Yan Pumiao, Akhoundi Arash, Shah Nishal P, Tandon Pulkit, Muratore Dante G, Chichilnisky E J, Murmann Boris
IEEE Trans Biomed Circuits Syst. 2023 Aug;17(4):754-767. doi: 10.1109/TBCAS.2023.3292058. Epub 2023 Oct 6.
Future high-density and high channel count neural interfaces that enable simultaneous recording of tens of thousands of neurons will provide a gateway to study, restore and augment neural functions. However, building such technology within the bit-rate limit and power budget of a fully implantable device is challenging. The wired-OR compressive readout architecture addresses the data deluge challenge of a high channel count neural interface using lossy compression at the analog-to-digital interface. In this article, we assess the suitability of wired-OR for several steps that are important for neuroengineering, including spike detection, spike assignment and waveform estimation. For various wiring configurations of wired-OR and assumptions about the quality of the underlying signal, we characterize the trade-off between compression ratio and task-specific signal fidelity metrics. Using data from 18 large-scale microelectrode array recordings in macaque retina ex vivo, we find that for an event SNR of 7-10, wired-OR correctly detects and assigns at least 80% of the spikes with at least 50× compression. The wired-OR approach also robustly encodes action potential waveform information, enabling downstream processing such as cell-type classification. Finally, we show that by applying an LZ77-based lossless compressor (gzip) to the output of the wired-OR architecture, 1000× compression can be achieved over the baseline recordings.

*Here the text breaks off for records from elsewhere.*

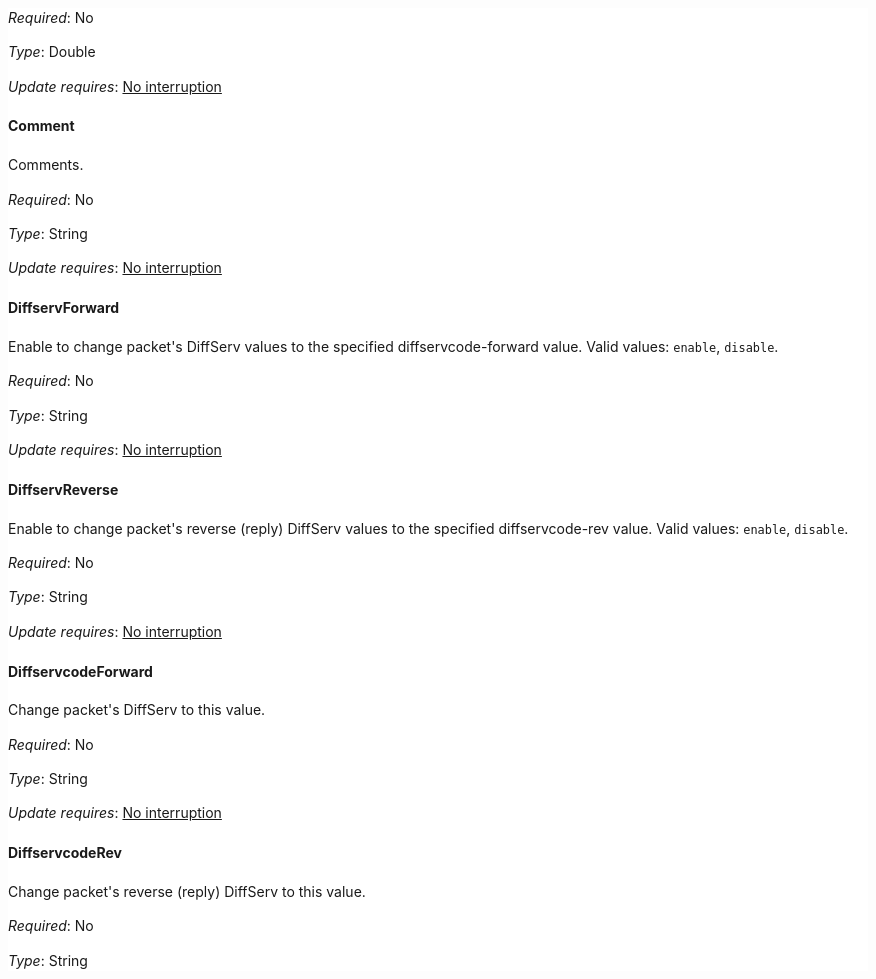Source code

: _Required_: No

_Type_: Double

_Update requires_: [No interruption](https://docs.aws.amazon.com/AWSCloudFormation/latest/UserGuide/using-cfn-updating-stacks-update-behaviors.html#update-no-interrupt)

#### Comment

Comments.

_Required_: No

_Type_: String

_Update requires_: [No interruption](https://docs.aws.amazon.com/AWSCloudFormation/latest/UserGuide/using-cfn-updating-stacks-update-behaviors.html#update-no-interrupt)

#### DiffservForward

Enable to change packet's DiffServ values to the specified diffservcode-forward value. Valid values: `enable`, `disable`.

_Required_: No

_Type_: String

_Update requires_: [No interruption](https://docs.aws.amazon.com/AWSCloudFormation/latest/UserGuide/using-cfn-updating-stacks-update-behaviors.html#update-no-interrupt)

#### DiffservReverse

Enable to change packet's reverse (reply) DiffServ values to the specified diffservcode-rev value. Valid values: `enable`, `disable`.

_Required_: No

_Type_: String

_Update requires_: [No interruption](https://docs.aws.amazon.com/AWSCloudFormation/latest/UserGuide/using-cfn-updating-stacks-update-behaviors.html#update-no-interrupt)

#### DiffservcodeForward

Change packet's DiffServ to this value.

_Required_: No

_Type_: String

_Update requires_: [No interruption](https://docs.aws.amazon.com/AWSCloudFormation/latest/UserGuide/using-cfn-updating-stacks-update-behaviors.html#update-no-interrupt)

#### DiffservcodeRev

Change packet's reverse (reply) DiffServ to this value.

_Required_: No

_Type_: String
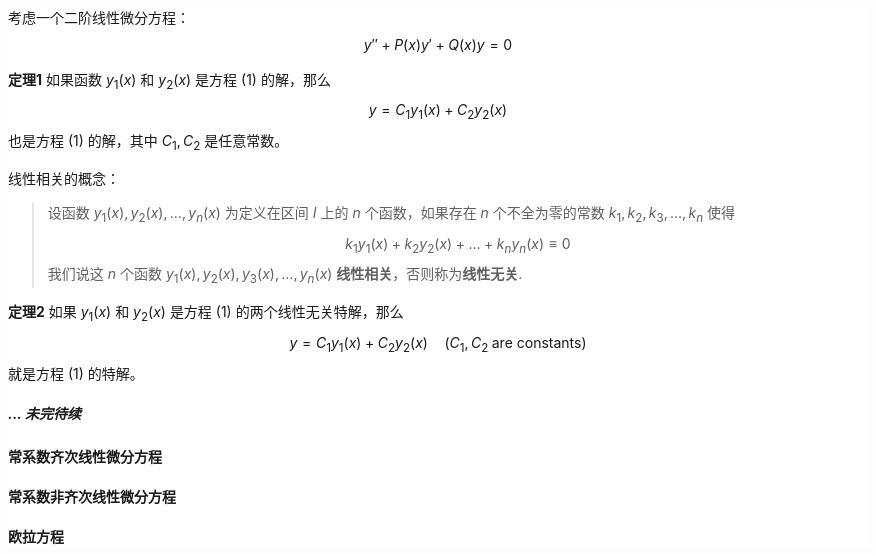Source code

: 考虑一个二阶线性微分方程：
$$
\tag{1} y'' + P(x)y' + Q(x)y = 0
$$

**定理1** 如果函数 $y_1(x)$ 和 $y_2(x)$ 是方程 $(1)$ 的解，那么
$$
y = C_1 y_1(x) + C_2 y_2(x)
$$
也是方程 $(1)$ 的解，其中 $C_1, C_2$ 是任意常数。

线性相关的概念：

> 设函数 $y_1(x), y_2(x), \dots, y_n(x)$ 为定义在区间 $I$ 上的 $n$ 个函数，如果存在 $n$ 个不全为零的常数 $k_1, k_2, k_3, \dots, k_n$ 使得
> $$k_1 y_1(x) + k_2 y_2(x) + \dots + k_n y_n(x) \equiv 0$$
> 我们说这 $n$ 个函数 $y_1(x), y_2(x), y_3(x), \dots, y_n(x)$ **线性相关**，否则称为**线性无关**.

**定理2** 如果 $y_1(x)$ 和 $y_2(x)$ 是方程 $(1)$ 的两个线性无关特解，那么
$$
y = C_1 y_1(x) + C_2 y_2(x) \quad (C_1, C_2 \; \text{are constants})
$$
就是方程 $(1)$ 的特解。

##### ... 未完待续

#### 常系数齐次线性微分方程

#### 常系数非齐次线性微分方程

#### 欧拉方程
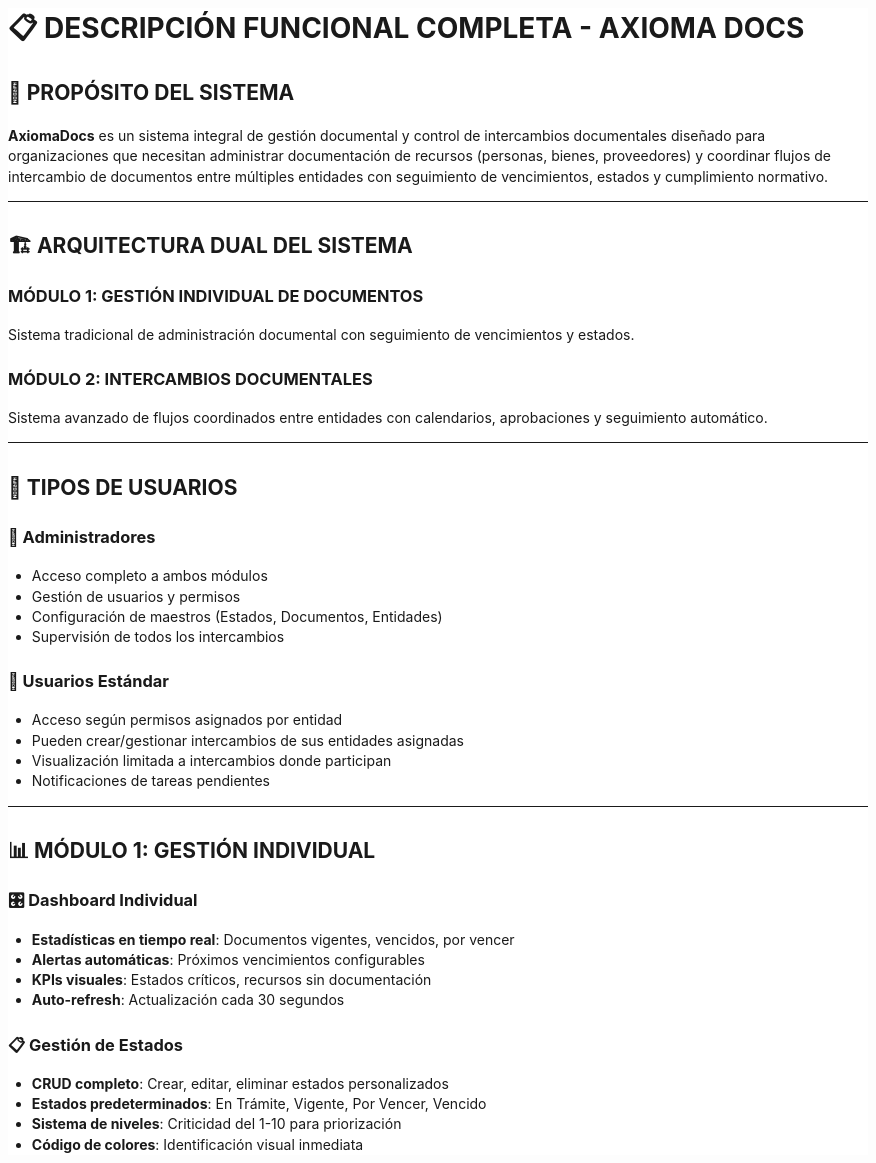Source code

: # 📋 DESCRIPCIÓN FUNCIONAL COMPLETA - AXIOMA DOCS

## 🎯 PROPÓSITO DEL SISTEMA

**AxiomaDocs** es un sistema integral de gestión documental y control de intercambios documentales diseñado para organizaciones que necesitan administrar documentación de recursos (personas, bienes, proveedores) y coordinar flujos de intercambio de documentos entre múltiples entidades con seguimiento de vencimientos, estados y cumplimiento normativo.

---

## 🏗️ ARQUITECTURA DUAL DEL SISTEMA

### **MÓDULO 1: GESTIÓN INDIVIDUAL DE DOCUMENTOS**
Sistema tradicional de administración documental con seguimiento de vencimientos y estados.

### **MÓDULO 2: INTERCAMBIOS DOCUMENTALES**
Sistema avanzado de flujos coordinados entre entidades con calendarios, aprobaciones y seguimiento automático.

---

## 👥 TIPOS DE USUARIOS

### **🔐 Administradores**
- Acceso completo a ambos módulos
- Gestión de usuarios y permisos
- Configuración de maestros (Estados, Documentos, Entidades)
- Supervisión de todos los intercambios

### **👤 Usuarios Estándar**
- Acceso según permisos asignados por entidad
- Pueden crear/gestionar intercambios de sus entidades asignadas
- Visualización limitada a intercambios donde participan
- Notificaciones de tareas pendientes

---

## 📊 MÓDULO 1: GESTIÓN INDIVIDUAL

### **🎛️ Dashboard Individual**
- **Estadísticas en tiempo real**: Documentos vigentes, vencidos, por vencer
- **Alertas automáticas**: Próximos vencimientos configurables
- **KPIs visuales**: Estados críticos, recursos sin documentación
- **Auto-refresh**: Actualización cada 30 segundos

### **📋 Gestión de Estados**
- **CRUD completo**: Crear, editar, eliminar estados personalizados
- **Estados predeterminados**: En Trámite, Vigente, Por Vencer, Vencido
- **Sistema de niveles**: Criticidad del 1-10 para priorización
- **Código de colores**: Identificación visual inmediata
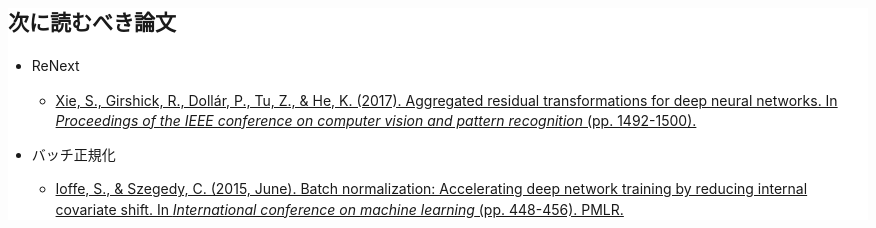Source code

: ## 次に読むべき論文
- ReNext

  - [Xie, S., Girshick, R., Dollár, P., Tu, Z., & He, K. (2017).  Aggregated residual transformations for deep neural networks. In *Proceedings of the IEEE conference on computer vision and pattern recognition* (pp. 1492-1500).](https://arxiv.org/pdf/1611.05431.pdf)

- バッチ正規化

  - [Ioffe, S., & Szegedy, C. (2015, June). Batch normalization:  Accelerating deep network training by reducing internal covariate shift. In *International conference on machine learning* (pp. 448-456). PMLR.](https://arxiv.org/pdf/1502.03167.pdf)





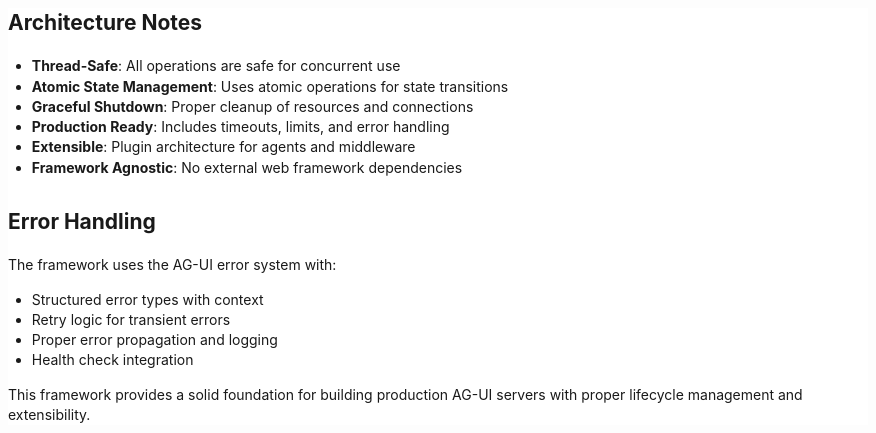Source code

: ## Architecture Notes

- **Thread-Safe**: All operations are safe for concurrent use
- **Atomic State Management**: Uses atomic operations for state transitions
- **Graceful Shutdown**: Proper cleanup of resources and connections
- **Production Ready**: Includes timeouts, limits, and error handling
- **Extensible**: Plugin architecture for agents and middleware
- **Framework Agnostic**: No external web framework dependencies

## Error Handling

The framework uses the AG-UI error system with:
- Structured error types with context
- Retry logic for transient errors
- Proper error propagation and logging
- Health check integration

This framework provides a solid foundation for building production AG-UI servers with proper lifecycle management and extensibility.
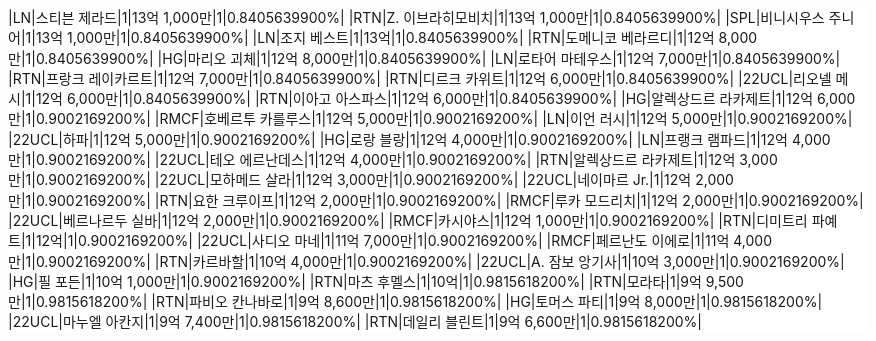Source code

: |LN|스티븐 제라드|1|13억 1,000만|1|0.8405639900%|
|RTN|Z. 이브라히모비치|1|13억 1,000만|1|0.8405639900%|
|SPL|비니시우스 주니어|1|13억 1,000만|1|0.8405639900%|
|LN|조지 베스트|1|13억|1|0.8405639900%|
|RTN|도메니코 베라르디|1|12억 8,000만|1|0.8405639900%|
|HG|마리오 괴체|1|12억 8,000만|1|0.8405639900%|
|LN|로타어 마테우스|1|12억 7,000만|1|0.8405639900%|
|RTN|프랑크 레이카르트|1|12억 7,000만|1|0.8405639900%|
|RTN|디르크 카위트|1|12억 6,000만|1|0.8405639900%|
|22UCL|리오넬 메시|1|12억 6,000만|1|0.8405639900%|
|RTN|이아고 아스파스|1|12억 6,000만|1|0.8405639900%|
|HG|알렉상드르 라카제트|1|12억 6,000만|1|0.9002169200%|
|RMCF|호베르투 카를루스|1|12억 5,000만|1|0.9002169200%|
|LN|이언 러시|1|12억 5,000만|1|0.9002169200%|
|22UCL|하파|1|12억 5,000만|1|0.9002169200%|
|HG|로랑 블랑|1|12억 4,000만|1|0.9002169200%|
|LN|프랭크 램파드|1|12억 4,000만|1|0.9002169200%|
|22UCL|테오 에르난데스|1|12억 4,000만|1|0.9002169200%|
|RTN|알렉상드르 라카제트|1|12억 3,000만|1|0.9002169200%|
|22UCL|모하메드 살라|1|12억 3,000만|1|0.9002169200%|
|22UCL|네이마르 Jr.|1|12억 2,000만|1|0.9002169200%|
|RTN|요한 크루이프|1|12억 2,000만|1|0.9002169200%|
|RMCF|루카 모드리치|1|12억 2,000만|1|0.9002169200%|
|22UCL|베르나르두 실바|1|12억 2,000만|1|0.9002169200%|
|RMCF|카시야스|1|12억 1,000만|1|0.9002169200%|
|RTN|디미트리 파예트|1|12억|1|0.9002169200%|
|22UCL|사디오 마네|1|11억 7,000만|1|0.9002169200%|
|RMCF|페르난도 이에로|1|11억 4,000만|1|0.9002169200%|
|RTN|카르바할|1|10억 4,000만|1|0.9002169200%|
|22UCL|A. 잠보 앙기사|1|10억 3,000만|1|0.9002169200%|
|HG|필 포든|1|10억 1,000만|1|0.9002169200%|
|RTN|마츠 후멜스|1|10억|1|0.9815618200%|
|RTN|모라타|1|9억 9,500만|1|0.9815618200%|
|RTN|파비오 칸나바로|1|9억 8,600만|1|0.9815618200%|
|HG|토머스 파티|1|9억 8,000만|1|0.9815618200%|
|22UCL|마누엘 아칸지|1|9억 7,400만|1|0.9815618200%|
|RTN|데일리 블린트|1|9억 6,600만|1|0.9815618200%|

未来能够同时记录数万个神经元的高密度、高通道数神经接口,将为研究、恢复和增强神经功能提供一条途径。然而,在完全可植入设备的比特率限制和功率预算范围内构建这样的技术具有挑战性。“线或”压缩读出架构在模数接口处使用有损压缩来应对高通道数神经接口的数据泛滥挑战。在本文中,我们评估了“线或”对于神经工程中几个重要步骤的适用性,包括尖峰检测、尖峰分配和波形估计。对于“线或”的各种布线配置以及关于底层信号质量的假设,我们刻画了压缩率与特定任务信号保真度指标之间的权衡。利用来自18个猕猴视网膜离体大规模微电极阵列记录的数据,我们发现对于7至10的事件信噪比,“线或”能以至少50倍的压缩率正确检测并分配至少80%的尖峰。“线或”方法还能稳健地编码动作电位波形信息,实现诸如细胞类型分类等下游处理。最后,我们表明通过将基于LZ77的无损压缩器(gzip)应用于“线或”架构的输出,可以在基线记录的基础上实现1000倍的压缩。